A: As the number of intents for a chatbot increases, the chance of some intents (questions) looking similar to other intents also increases. This is a scalability issue. If the FAQ chatbot is not architected properly it will suffer hugely from scalability issues, and will be unable to handle lots of questions that sound (in the mind of the chatbot) very similar. 

Q: What do “good” FAQ chatbots do that allows them to solve the intent mismatch issue?

A: The good ones have multiple ways of understanding what the human is asking. They don’t just rely on simple NLP (Natural Language Processing) training, and are able to also factor in things like subject recognition, entity existence, and knowledge of your organization’s vocabulary. The reason this is a far superior means of intent matching is because this is how actual humans think. We don’t just use one indicator to understand what someone is saying, we deduce understanding from multiple elements and inferences of a sentence. And that’s how a really smart FAQ chatbot does it too, and how it’s able to handle thousands of questions and match them perfectly. 

Q: What happens when the question is ambiguous because the human wasn’t completely clear on what they wanted?

A: This all depends on the chatbot. Some chatbots just cross their fingers, make a guess, and hope for the best. Some recognize ambiguity based on confidence level analysis (which isn’t always accurate either). While the very best have smart algorithms for dealing with ambiguity and will ask clarifying questions to make sure they understand the “intent” of the question. 

Q: Does this mean that a good FAQ Chatbot is more complicated to manage than a bad one? Given how much more it is capable of doing?

A: No, quite the opposite. Because it’s massively more capable it makes it much easier to manage. Think of it this way, training something that already has lots of skills is much easier than training something that has very basic skills.  

Q: Can FAQ chatbots handle the fact that though the question may be the same, the answer can vary due to location/job/department differences of the person asking the question? For example, the question may be, “what is the sick leave policy”. And depending on who is asking, the answer is often very different.

A: Like the mismatch question, the answer varies based on good chatbots vs bad chatbots. The bad ones only support basic 1-to-1 mappings. One question always equals one answer. In the Enterprise world this doesn’t work at all. So, the good chatbots are capable of understanding demographic information about the person asking the question and can tailor the answer based on that. 

Q: My chatbot vendor said I need to load all my “answers” into their chatbot in the Cloud. Is this a good idea? 

A: No, this is a terrible idea. Loading all your content into someone else’s environment is not only technically unnecessary, it’s also forcing you into dual maintenance of two sources of truth. A good chatbot needs to be able to plug into your many sources of content to provide the answer

Q: But what if the answer is too long to show in a conversation? My chatbot vendor is telling me that I need to manually create abbreviated versions of all my unstructured content. 

A: Best practice UX (user experience) is that the chatbot does provide summarized responses (with options to see the full answer) to make the conversation easy to understand by the human. However, good chatbots can use AI to auto-summarize the text, and this would be the recommended approach. 

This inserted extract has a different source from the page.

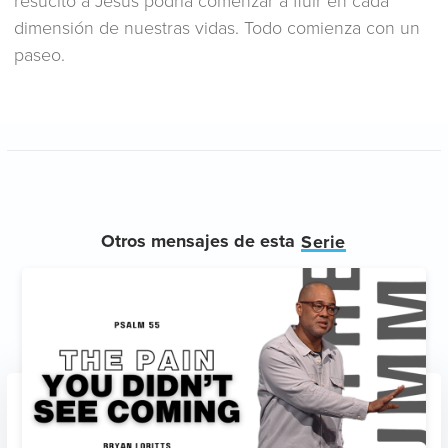
resucitó a Jesús podría comenzar a fluir en cada
dimensión de nuestras vidas. Todo comienza con un
paseo.
Otros mensajes de esta
Serie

Q: Can FAQ chatbots only answer a question with static (ex: text, HTML, or web links) information, or can they also include data too? 

A: Basic FAQ chatbots are limited to only being able to respond with static data, but the good ones can also include data from other systems. And the great ones can also bring back that data from both on-premise and multiple Cloud systems. 

Q: It sounds like there’s a massive difference between FAQ chatbots and it’s important to look “under the hood” before I make a decision?

A: Yes, if you can take the time to test-drive a $20,000 car, then you should definitely test-drive any chatbot before making a decision.